• ACTION ITEM: Could you copy all of the records below word for word, leaving out the pictures?
<<<<
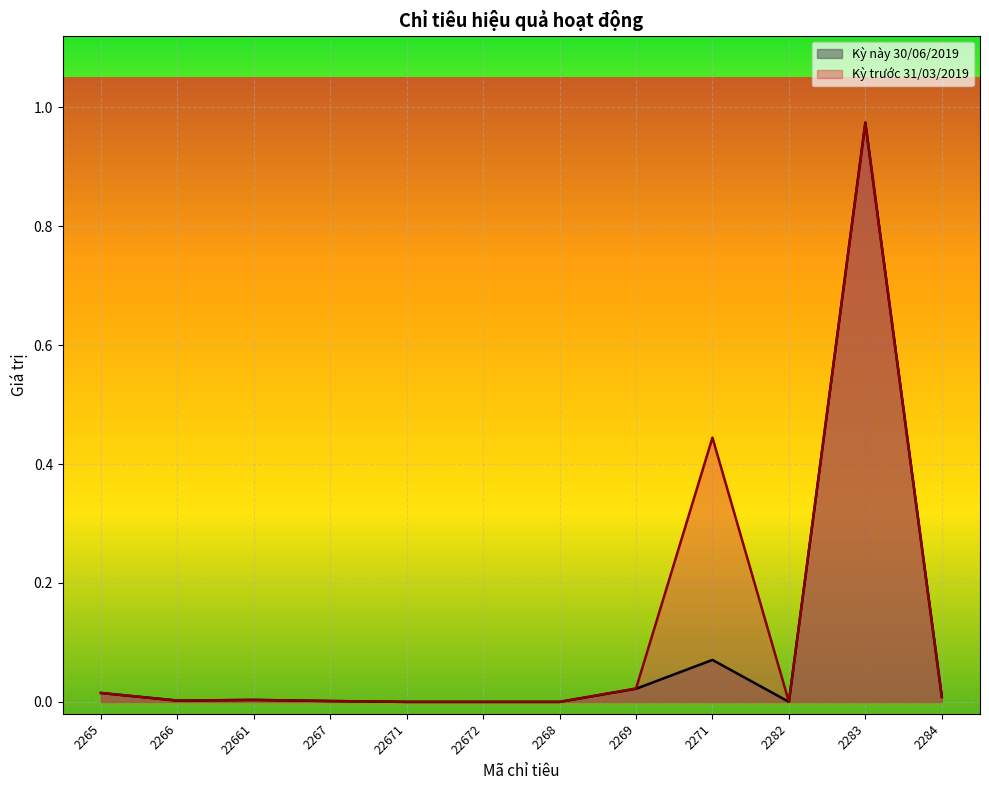

Which series ends up on top after the final intersection of Kỳ này 30/06/2019 and Kỳ trước 31/03/2019?

Kỳ trước 31/03/2019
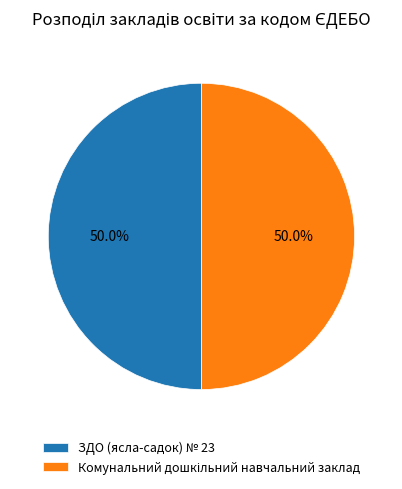

How many segments does this pie chart have?

2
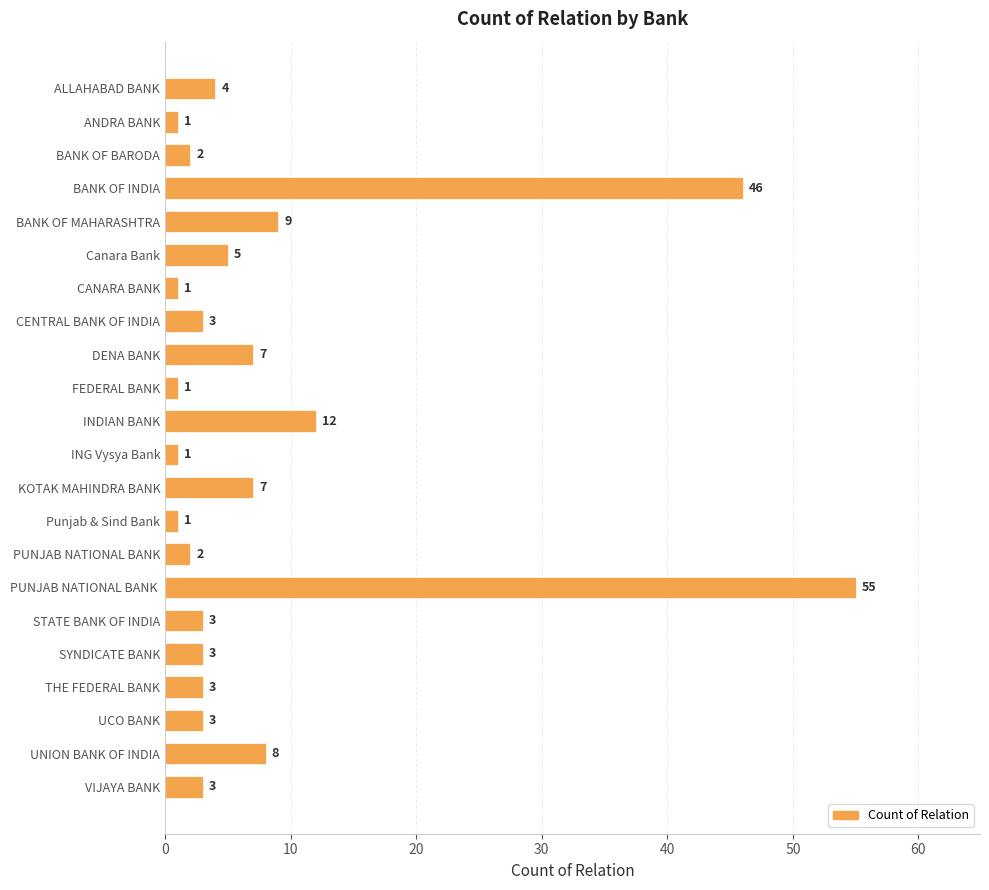

What is the maximum value shown in the chart?

55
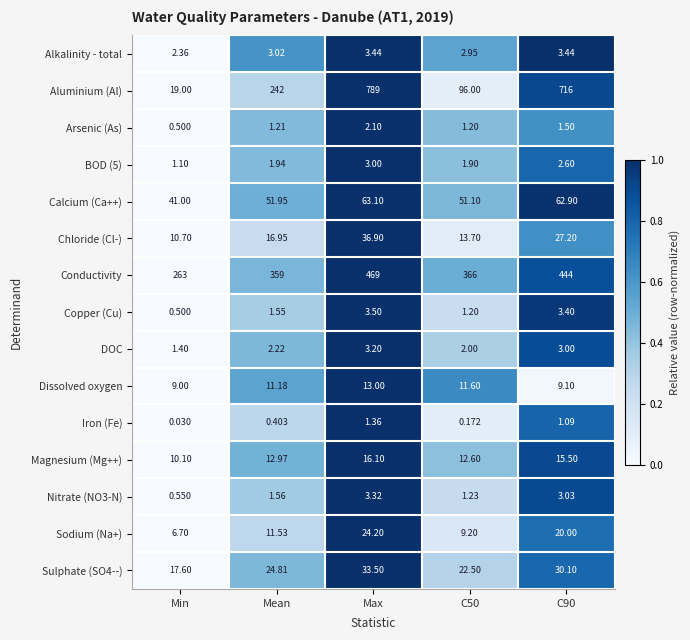

Which series changed the most between Min and Mean?

Aluminium (Al)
>>>>
• RESULT OF THE TASK:
Which series ends up on top after the final intersection of Kỳ này 30/06/2019 and Kỳ trước 31/03/2019?

Kỳ trước 31/03/2019

How many segments does this pie chart have?

2

What is the maximum value shown in the chart?

55

Which series changed the most between Min and Mean?

Aluminium (Al)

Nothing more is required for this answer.